Durch den Einsatz des PP-Deckels von Profol wird die Recyclingfähigkeit des Joghurtbechers erhöht, denn Becher und Deckel müssen vor dem Entsorgen nicht getrennt werden, wodurch die Recyclingquote steigt. Anders verhält es sich bei Bechern mit Aludeckel: Wird der Deckel nicht vollständig vom Becher entfernt, landen Becher und Deckel in der Müllsortieranalage meist gemeinsam in der Aluminiumfraktion. Der Kunststoff ist damit für das Recycling verloren. Die Becher mit PP-Deckel haben nicht nur die genannten direkten, sondern auch mittelbare Umweltvorteile: Die „Durchstoßfestigkeit“ ist wesentlich höher als bei Alu-Deckeln. Das heißt, es werden weniger Deckel beschädigt, wodurch Lebensmittelverluste reduziert werden. Insbesondere bei Milchprodukten sei dies von ökologischem Vorteil.

Dem nachhaltigen Wirtschaften verpflichtet

Über den Deutschen Nachhaltigkeitspreis: Am 22. November wurde in Düsseldorf vor 1.200 Gästen der 12. Deutsche Nachhaltigkeitspreis verliehen. In Zusammenarbeit mit der Bundesregierung wurden Spitzenleistungen der Nachhaltigkeit in Wirtschaft, Kommunen und Forschung prämiert. Ehrenpreise erhielten Bundespräsident a. D. Joachim Gauck, die kolumbianische Umweltaktivistin Paula Caballero, „Simply Red“-Frontmann Mick Hucknall und der dänische Architekt Bjarke Ingels für ihr soziales und ökologisches Engagement.
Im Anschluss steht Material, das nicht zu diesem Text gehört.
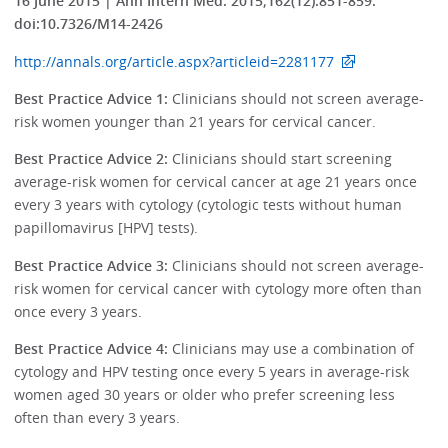
16 June 2015 | Ann Intern Med. 2015;162(12):851-859.
doi:10.7326/M14-2426
http://annals.org/article.aspx?articleid=2281177
Best Practice Advice 1:
Clinicians should not screen average-
risk women younger than 21 years for cervical cancer.
Best Practice Advice 2:
Clinicians should start screening
average-risk women for cervical cancer at age 21 years once
every 3 years with cytology (cytologic tests without human
papillomavirus [HPV] tests).
Best Practice Advice 3:
Clinicians should not screen average-
risk women for cervical cancer with cytology more often than
once every 3 years.
Best Practice Advice 4:
Clinicians may use a combination of
cytology and HPV testing once every 5 years in average-risk
women aged 30 years or older who prefer screening less
often than every 3 years.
Den Sonderpreis für Greta Thunberg nahmen stellvertretend „Fridays For Future“-Aktivistinnen entgegen. Mehr als 800 Akteure und Projekte, die den Wandel hin zu einer nachhaltigen Gesellschaft unterstützen, hatten sich um den Deutschen Nachhaltigkeitspreis 2020 beworben. Die Trophäe wurde in mehreren Kategorien vergeben.

Das Familienunternehmen fischerwerke aus Waldachtal ist „Deutschlands nachhaltigstes Großunternehmen 2020“. Die Jury würdigte das ganzheitliche Nachhaltigkeitsmanagement des in den Bereichen Befestigungstechnik, Automobilinterieur, Spielzeug und Prozessberatung tätigen Unternehmens. In der Kategorie „Unternehmen mittlerer Größe“ siegte das bayerische Traditions-unternehmen Develey aus Unterhaching. Der Hersteller von Senf- und Feinkostspezialitäten legt Wert auf die Regionalität der Produkte und Rohstoffe und hat ein integriertes Nachhaltigkeitssystem etabliert. In der Kategorie KMU konnte der Tofu-Hersteller Taifun-Tofu aus Freiburg die Jury überzeugen.